Donald Trump’s incarcerated former trade adviser warned during a prison interview that there would be “mass deportations” if his former boss returns to the White House.

Peter Navarro, 74, is serving a four-month sentence at FCI Maximum Security Prison in Miami, Florida, after being convicted of two counts of contempt of court.

He was impeached in 2022 after he refused to testify or provide documentary evidence at the request of a House committee investigating the Jan. 6 attack on the U.S. Capitol.

In a new interview Navarro gave via email from behind bars, Semaphorehe offered his predictions for the “unfinished business” that will be back on the table if Trump regains the presidency in November.

He told the outlet that Trump would want to “bring the supply chains and manufacturing of our private sector back to American soil” and said the country was “dangerously vulnerable” to foreign coercion in industries including defense, technology and pharmaceuticals.

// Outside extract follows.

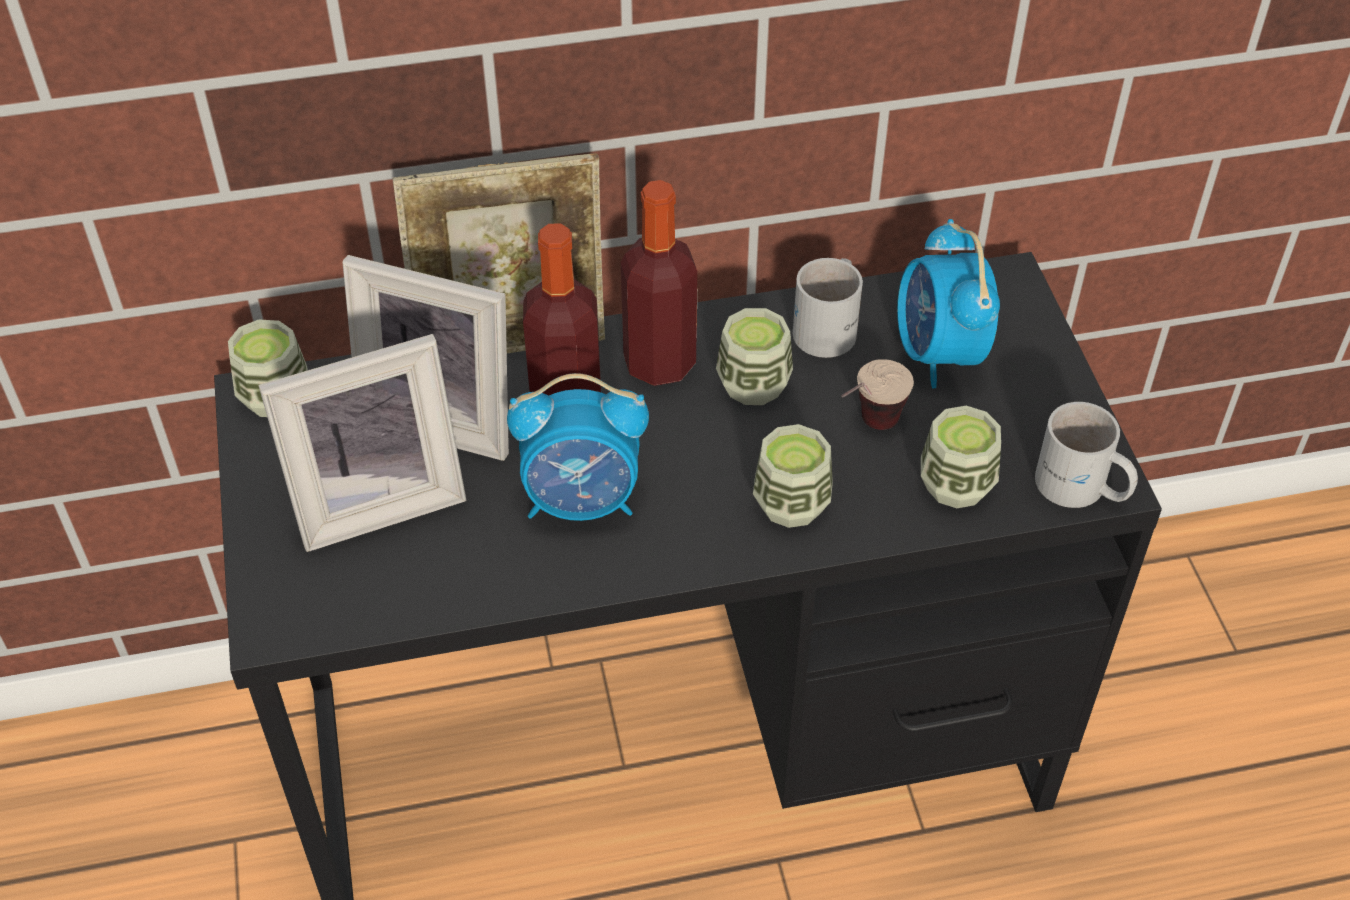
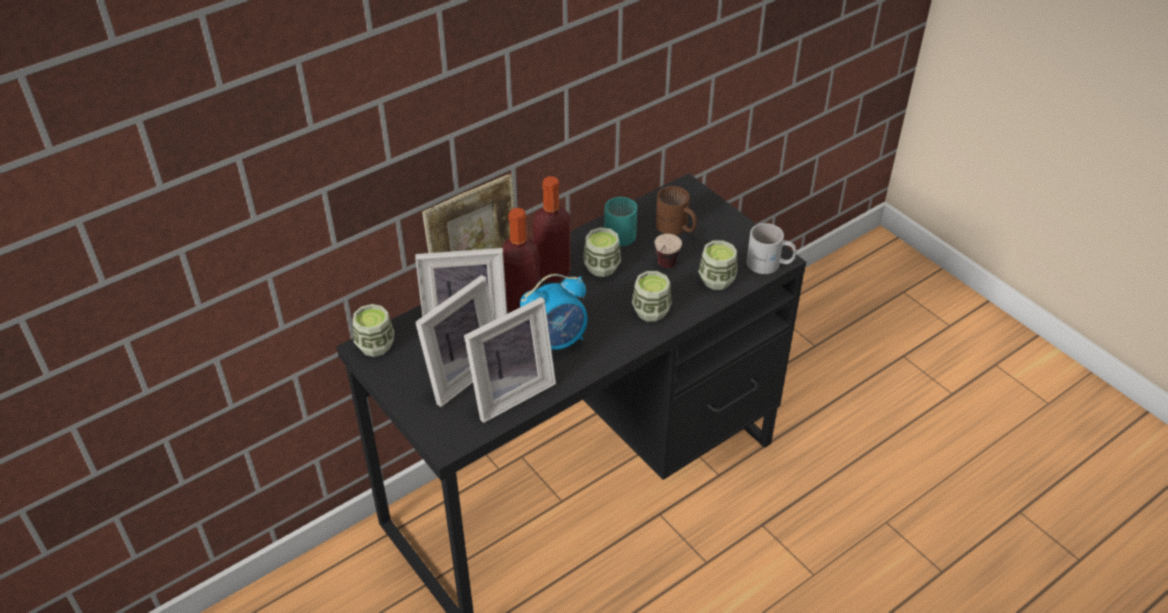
camera: 25 degrees left, 5 degrees down
(440, 568) = (509, 391): none -> picture frame
(831, 326) = (621, 231): white mug -> turquoise mug
(938, 354) = (675, 228): alarm clock -> brown mug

Navarro, 74, began serving a four-month prison sentence in March after being convicted last year on two counts of criminal contempt of Congress (REUTERS)

“Trump will also quickly close the border and begin mass deportations,” he said in a published excerpt from an email exchange with Semafor.

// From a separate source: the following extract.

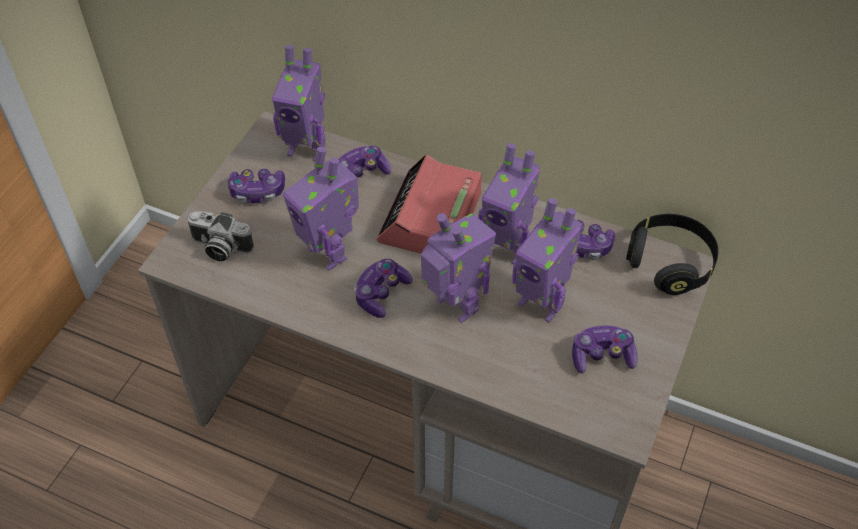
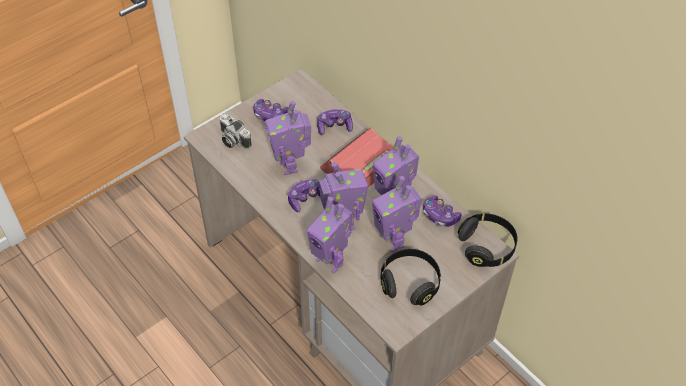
camera: 25 degrees right, 0 degrees up
(307, 149) = (312, 100): toy robot -> toy robot (330, 260)
(602, 356) = (410, 283): game controller -> black headphones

“(President Joe Biden) has brought a wave of crime and terrorism along with an uneducated mass that is driving down the wages of black, brown and working-class Americans. Black and Latino Americans, especially working-class men, are flocking to Trump in droves.”

Navarro surrendered to authorities on March 19 to begin serving his prison sentence, though he petitioned the Supreme Court for his release 15 days later.

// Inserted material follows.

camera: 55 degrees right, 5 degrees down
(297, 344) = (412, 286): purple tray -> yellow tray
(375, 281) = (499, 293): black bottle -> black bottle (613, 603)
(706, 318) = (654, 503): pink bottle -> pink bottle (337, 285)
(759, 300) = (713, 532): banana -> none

The sentence came after he refused to appear before a bipartisan panel to discuss a plot to prevent the certification of the 2020 election results.

Navarro called this plan the “Green Bay Sweep” in his book. In the Time of Trump (2021) but he refused to comply with a subpoena to discuss the issue with the committee, later arguing unsuccessfully that Mr. Trump had invoked professional secrecy regarding his testimony and evidence regarding the failed insurrection.

On September 7 last year, a jury found him guilty of both counts after less than four hours of deliberation during a two-day trial in which the former Trump adviser’s defense attorneys presented no witnesses of their own.

Before entering prison in March, Navarro gave a brief press conference in a parking lot during which he tried to portray himself as a martyr of Democrat-led persecution and, like Trump, baselessly lamented the “partisan weaponization of our judicial system.”

He promised to “walk proudly” into prison and told reporters: “It will give me strength.” Navarro requested to be fired two weeks later.